### WHAT YOU HAVE TO DO
Render every line of the rows below as a JSON list of strings, one string per line, and omit blank lines.

### ENTRIES PROVIDED
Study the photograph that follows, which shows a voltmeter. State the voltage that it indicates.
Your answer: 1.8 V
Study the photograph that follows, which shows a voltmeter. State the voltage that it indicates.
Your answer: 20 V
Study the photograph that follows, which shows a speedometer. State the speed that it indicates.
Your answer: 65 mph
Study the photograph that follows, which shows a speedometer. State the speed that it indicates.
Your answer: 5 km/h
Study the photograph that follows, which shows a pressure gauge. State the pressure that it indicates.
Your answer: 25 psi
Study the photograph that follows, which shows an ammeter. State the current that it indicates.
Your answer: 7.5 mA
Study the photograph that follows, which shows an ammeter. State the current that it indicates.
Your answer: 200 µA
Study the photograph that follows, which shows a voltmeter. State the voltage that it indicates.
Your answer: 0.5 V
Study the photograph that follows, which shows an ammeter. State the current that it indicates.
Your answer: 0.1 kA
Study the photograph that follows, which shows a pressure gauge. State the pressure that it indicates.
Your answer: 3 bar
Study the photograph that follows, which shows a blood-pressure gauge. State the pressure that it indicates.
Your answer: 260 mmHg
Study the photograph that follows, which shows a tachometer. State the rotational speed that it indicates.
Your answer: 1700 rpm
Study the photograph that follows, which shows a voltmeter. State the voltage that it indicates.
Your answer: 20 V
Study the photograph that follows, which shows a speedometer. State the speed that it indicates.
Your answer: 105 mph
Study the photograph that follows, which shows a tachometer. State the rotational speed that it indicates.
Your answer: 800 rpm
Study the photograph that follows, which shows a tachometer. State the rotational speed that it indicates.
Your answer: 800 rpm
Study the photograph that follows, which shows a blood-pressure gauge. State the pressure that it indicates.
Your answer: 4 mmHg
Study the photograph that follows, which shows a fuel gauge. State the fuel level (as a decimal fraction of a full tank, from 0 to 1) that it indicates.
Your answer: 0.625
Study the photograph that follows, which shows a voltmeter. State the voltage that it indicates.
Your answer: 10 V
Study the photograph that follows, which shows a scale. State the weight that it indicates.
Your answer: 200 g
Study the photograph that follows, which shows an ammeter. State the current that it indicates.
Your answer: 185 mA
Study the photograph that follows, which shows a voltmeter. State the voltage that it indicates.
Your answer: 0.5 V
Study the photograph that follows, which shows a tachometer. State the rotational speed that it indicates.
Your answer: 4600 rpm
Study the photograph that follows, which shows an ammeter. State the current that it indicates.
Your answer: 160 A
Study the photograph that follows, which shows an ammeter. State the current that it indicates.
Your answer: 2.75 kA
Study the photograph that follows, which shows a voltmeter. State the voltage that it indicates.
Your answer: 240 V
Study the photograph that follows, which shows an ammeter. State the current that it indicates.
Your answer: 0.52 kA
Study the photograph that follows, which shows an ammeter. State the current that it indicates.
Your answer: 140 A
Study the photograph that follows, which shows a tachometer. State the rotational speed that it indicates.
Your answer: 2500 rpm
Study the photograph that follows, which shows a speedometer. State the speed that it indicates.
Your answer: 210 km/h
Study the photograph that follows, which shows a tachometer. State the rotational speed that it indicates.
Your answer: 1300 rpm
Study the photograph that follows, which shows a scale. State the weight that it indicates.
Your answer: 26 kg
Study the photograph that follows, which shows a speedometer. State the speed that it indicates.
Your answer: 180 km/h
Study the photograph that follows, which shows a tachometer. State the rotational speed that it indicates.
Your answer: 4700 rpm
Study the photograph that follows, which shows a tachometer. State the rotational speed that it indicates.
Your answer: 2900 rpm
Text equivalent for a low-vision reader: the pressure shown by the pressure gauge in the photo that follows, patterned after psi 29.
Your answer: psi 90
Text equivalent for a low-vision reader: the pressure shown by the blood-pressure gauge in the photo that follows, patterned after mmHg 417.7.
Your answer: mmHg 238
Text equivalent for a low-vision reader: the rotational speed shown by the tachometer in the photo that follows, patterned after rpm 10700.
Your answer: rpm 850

### OUTPUT BELOW
[
  "Study the photograph that follows, which shows a voltmeter. State the voltage that it indicates.",
  "Your answer: 1.8 V",
  "Study the photograph that follows, which shows a voltmeter. State the voltage that it indicates.",
  "Your answer: 20 V",
  "Study the photograph that follows, which shows a speedometer. State the speed that it indicates.",
  "Your answer: 65 mph",
  "Study the photograph that follows, which shows a speedometer. State the speed that it indicates.",
  "Your answer: 5 km/h",
  "Study the photograph that follows, which shows a pressure gauge. State the pressure that it indicates.",
  "Your answer: 25 psi",
  "Study the photograph that follows, which shows an ammeter. State the current that it indicates.",
  "Your answer: 7.5 mA",
  "Study the photograph that follows, which shows an ammeter. State the current that it indicates.",
  "Your answer: 200 µA",
  "Study the photograph that follows, which shows a voltmeter. State the voltage that it indicates.",
  "Your answer: 0.5 V",
  "Study the photograph that follows, which shows an ammeter. State the current that it indicates.",
  "Your answer: 0.1 kA",
  "Study the photograph that follows, which shows a pressure gauge. State the pressure that it indicates.",
  "Your answer: 3 bar",
  "Study the photograph that follows, which shows a blood-pressure gauge. State the pressure that it indicates.",
  "Your answer: 260 mmHg",
  "Study the photograph that follows, which shows a tachometer. State the rotational speed that it indicates.",
  "Your answer: 1700 rpm",
  "Study the photograph that follows, which shows a voltmeter. State the voltage that it indicates.",
  "Your answer: 20 V",
  "Study the photograph that follows, which shows a speedometer. State the speed that it indicates.",
  "Your answer: 105 mph",
  "Study the photograph that follows, which shows a tachometer. State the rotational speed that it indicates.",
  "Your answer: 800 rpm",
  "Study the photograph that follows, which shows a tachometer. State the rotational speed that it indicates.",
  "Your answer: 800 rpm",
  "Study the photograph that follows, which shows a blood-pressure gauge. State the pressure that it indicates.",
  "Your answer: 4 mmHg",
  "Study the photograph that follows, which shows a fuel gauge. State the fuel level (as a decimal fraction of a full tank, from 0 to 1) that it indicates.",
  "Your answer: 0.625",
  "Study the photograph that follows, which shows a voltmeter. State the voltage that it indicates.",
  "Your answer: 10 V",
  "Study the photograph that follows, which shows a scale. State the weight that it indicates.",
  "Your answer: 200 g",
  "Study the photograph that follows, which shows an ammeter. State the current that it indicates.",
  "Your answer: 185 mA",
  "Study the photograph that follows, which shows a voltmeter. State the voltage that it indicates.",
  "Your answer: 0.5 V",
  "Study the photograph that follows, which shows a tachometer. State the rotational speed that it indicates.",
  "Your answer: 4600 rpm",
  "Study the photograph that follows, which shows an ammeter. State the current that it indicates.",
  "Your answer: 160 A",
  "Study the photograph that follows, which shows an ammeter. State the current that it indicates.",
  "Your answer: 2.75 kA",
  "Study the photograph that follows, which shows a voltmeter. State the voltage that it indicates.",
  "Your answer: 240 V",
  "Study the photograph that follows, which shows an ammeter. State the current that it indicates.",
  "Your answer: 0.52 kA",
  "Study the photograph that follows, which shows an ammeter. State the current that it indicates.",
  "Your answer: 140 A",
  "Study the photograph that follows, which shows a tachometer. State the rotational speed that it indicates.",
  "Your answer: 2500 rpm",
  "Study the photograph that follows, which shows a speedometer. State the speed that it indicates.",
  "Your answer: 210 km/h",
  "Study the photograph that follows, which shows a tachometer. State the rotational speed that it indicates.",
  "Your answer: 1300 rpm",
  "Study the photograph that follows, which shows a scale. State the weight that it indicates.",
  "Your answer: 26 kg",
  "Study the photograph that follows, which shows a speedometer. State the speed that it indicates.",
  "Your answer: 180 km/h",
  "Study the photograph that follows, which shows a tachometer. State the rotational speed that it indicates.",
  "Your answer: 4700 rpm",
  "Study the photograph that follows, which shows a tachometer. State the rotational speed that it indicates.",
  "Your answer: 2900 rpm",
  "Text equivalent for a low-vision reader: the pressure shown by the pressure gauge in the photo that follows, patterned after psi 29.",
  "Your answer: psi 90",
  "Text equivalent for a low-vision reader: the pressure shown by the blood-pressure gauge in the photo that follows, patterned after mmHg 417.7.",
  "Your answer: mmHg 238",
  "Text equivalent for a low-vision reader: the rotational speed shown by the tachometer in the photo that follows, patterned after rpm 10700.",
  "Your answer: rpm 850"
]